Si fuese verdad que no sirve de nada quejarse, tampoco lo sería afirmar, con Shelley, que “gritar una obsesión es tanto como empezar a liberarse de ella”. Por eso debo reservar cualquier queja, mi grito, para cuando algún dolor, duelo o quebranto sea difícil de soportar. Mientras soportables, las cosas pienso que deben sufrirse a solas cada cual consigo, cuando tristes, y compartirse sólo como motivo de alegría. Llevar oscuridades al posible día radiante de otro es como arrojarle hortalizas a su paso triunfal. Debe permitirse a cada cual, cuando no es posible transmitirle armónicos, que se los agencie o que disfrute de los que le lluevan ocasionalmente.

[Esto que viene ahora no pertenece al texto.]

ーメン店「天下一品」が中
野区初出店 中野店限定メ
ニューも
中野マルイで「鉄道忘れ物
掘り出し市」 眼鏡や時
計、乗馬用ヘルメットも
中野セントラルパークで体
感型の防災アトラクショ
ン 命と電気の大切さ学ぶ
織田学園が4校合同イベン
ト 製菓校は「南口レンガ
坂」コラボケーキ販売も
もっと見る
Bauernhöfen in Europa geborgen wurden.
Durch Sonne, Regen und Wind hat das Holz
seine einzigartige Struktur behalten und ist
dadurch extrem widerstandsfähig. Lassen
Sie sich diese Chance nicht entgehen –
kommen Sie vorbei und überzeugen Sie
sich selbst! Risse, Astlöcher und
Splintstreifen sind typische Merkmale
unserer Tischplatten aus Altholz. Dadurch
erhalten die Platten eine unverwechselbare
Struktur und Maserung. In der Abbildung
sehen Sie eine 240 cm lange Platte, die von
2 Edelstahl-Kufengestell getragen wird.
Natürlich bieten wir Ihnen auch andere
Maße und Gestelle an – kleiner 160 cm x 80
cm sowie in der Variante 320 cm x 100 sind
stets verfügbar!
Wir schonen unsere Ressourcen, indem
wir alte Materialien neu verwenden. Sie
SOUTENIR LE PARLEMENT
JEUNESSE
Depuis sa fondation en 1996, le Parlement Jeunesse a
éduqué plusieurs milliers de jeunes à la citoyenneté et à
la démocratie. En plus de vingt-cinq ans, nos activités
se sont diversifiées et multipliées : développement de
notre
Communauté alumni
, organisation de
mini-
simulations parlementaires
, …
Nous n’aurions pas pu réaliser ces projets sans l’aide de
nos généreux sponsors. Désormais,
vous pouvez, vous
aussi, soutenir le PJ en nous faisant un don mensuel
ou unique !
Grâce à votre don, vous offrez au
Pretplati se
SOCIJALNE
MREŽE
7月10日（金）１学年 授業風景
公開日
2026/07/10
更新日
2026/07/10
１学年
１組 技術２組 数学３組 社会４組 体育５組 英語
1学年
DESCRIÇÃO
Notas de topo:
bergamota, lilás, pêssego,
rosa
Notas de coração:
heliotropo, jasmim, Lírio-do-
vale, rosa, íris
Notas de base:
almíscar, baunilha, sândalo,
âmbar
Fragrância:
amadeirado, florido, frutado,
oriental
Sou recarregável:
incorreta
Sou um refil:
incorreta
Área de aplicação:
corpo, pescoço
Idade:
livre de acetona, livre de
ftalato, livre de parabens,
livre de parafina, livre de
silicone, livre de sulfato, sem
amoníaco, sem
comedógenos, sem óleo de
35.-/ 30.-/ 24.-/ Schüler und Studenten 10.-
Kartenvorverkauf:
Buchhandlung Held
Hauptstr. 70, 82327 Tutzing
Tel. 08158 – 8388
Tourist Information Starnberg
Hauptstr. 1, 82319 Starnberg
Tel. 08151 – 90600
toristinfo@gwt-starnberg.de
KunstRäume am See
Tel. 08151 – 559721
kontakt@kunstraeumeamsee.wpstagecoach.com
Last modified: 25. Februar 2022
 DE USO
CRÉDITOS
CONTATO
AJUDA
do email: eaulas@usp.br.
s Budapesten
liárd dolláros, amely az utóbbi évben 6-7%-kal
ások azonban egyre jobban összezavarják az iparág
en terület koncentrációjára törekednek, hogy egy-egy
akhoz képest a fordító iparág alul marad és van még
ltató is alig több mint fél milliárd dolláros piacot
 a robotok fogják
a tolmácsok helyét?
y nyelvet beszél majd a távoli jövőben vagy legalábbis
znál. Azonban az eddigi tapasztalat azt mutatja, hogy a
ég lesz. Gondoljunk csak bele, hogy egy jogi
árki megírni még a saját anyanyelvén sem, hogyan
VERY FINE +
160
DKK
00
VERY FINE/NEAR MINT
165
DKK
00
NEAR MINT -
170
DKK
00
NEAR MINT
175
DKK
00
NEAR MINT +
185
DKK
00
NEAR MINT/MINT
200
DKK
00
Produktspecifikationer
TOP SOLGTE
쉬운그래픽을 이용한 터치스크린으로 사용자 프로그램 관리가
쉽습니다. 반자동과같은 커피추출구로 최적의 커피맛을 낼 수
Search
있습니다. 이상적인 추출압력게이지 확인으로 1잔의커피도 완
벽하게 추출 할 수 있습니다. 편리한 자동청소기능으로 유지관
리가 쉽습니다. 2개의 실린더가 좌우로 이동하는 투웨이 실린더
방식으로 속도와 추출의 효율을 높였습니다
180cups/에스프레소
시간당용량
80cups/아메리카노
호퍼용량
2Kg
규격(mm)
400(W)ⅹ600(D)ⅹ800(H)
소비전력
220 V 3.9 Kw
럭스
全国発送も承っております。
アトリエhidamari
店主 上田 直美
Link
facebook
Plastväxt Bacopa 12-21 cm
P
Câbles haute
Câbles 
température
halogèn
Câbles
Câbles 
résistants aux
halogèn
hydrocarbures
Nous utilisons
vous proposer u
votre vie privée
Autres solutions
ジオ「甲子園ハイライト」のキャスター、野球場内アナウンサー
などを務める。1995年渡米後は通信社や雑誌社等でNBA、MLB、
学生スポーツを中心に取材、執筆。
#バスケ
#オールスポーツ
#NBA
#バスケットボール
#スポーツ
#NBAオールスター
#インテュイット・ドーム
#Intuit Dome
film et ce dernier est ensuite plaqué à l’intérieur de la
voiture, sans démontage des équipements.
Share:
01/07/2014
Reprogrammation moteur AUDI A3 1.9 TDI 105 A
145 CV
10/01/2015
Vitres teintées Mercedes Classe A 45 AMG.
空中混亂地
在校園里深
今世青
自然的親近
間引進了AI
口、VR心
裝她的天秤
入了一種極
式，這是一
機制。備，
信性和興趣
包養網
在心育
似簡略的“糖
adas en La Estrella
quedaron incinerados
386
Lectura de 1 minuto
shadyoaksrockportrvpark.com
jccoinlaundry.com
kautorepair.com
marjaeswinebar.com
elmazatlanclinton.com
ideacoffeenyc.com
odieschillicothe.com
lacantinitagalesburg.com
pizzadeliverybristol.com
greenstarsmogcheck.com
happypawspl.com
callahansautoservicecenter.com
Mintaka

Al único, a Bond. Bond es mi cocker peludo de tres colores, del marrón oscuro a las manchas blancas, pasando por el canela claro. De cachorro lo dejaron rabón y apenas puede reírse a carcajadas o decirme lo contento que está de volver a verme, cada vez que vuelvo o que me reencuentra al cabo de un laborioso día de intentar robar en la cocina, vigilar el sótano o irse al patio a señalizarles a eventuales gatos callejeros que éste es territorio comanche.
A Bond, que me escucha aparentando la mayor atención de que es capaz, le cuento lo bueno y lo malo y él lo asimila todo y lo reconvierte en nerviosos paseos, desde dondequiera que estemos hasta la puerta de la calle, con parada en el arcón colindante con ella, en que guardamos sus correas y arneses. Desde el arcón, me mira, mira la tapadera, exhala ladridos quebrados y jamás pierde la esperanza de que me anime y en vez de cansarlo aquí, con mis cuitas, dialoguemos a la vera del río, por donde concurre la delicia de que mearon otros perros y dejaron aromas que considera exquisitos.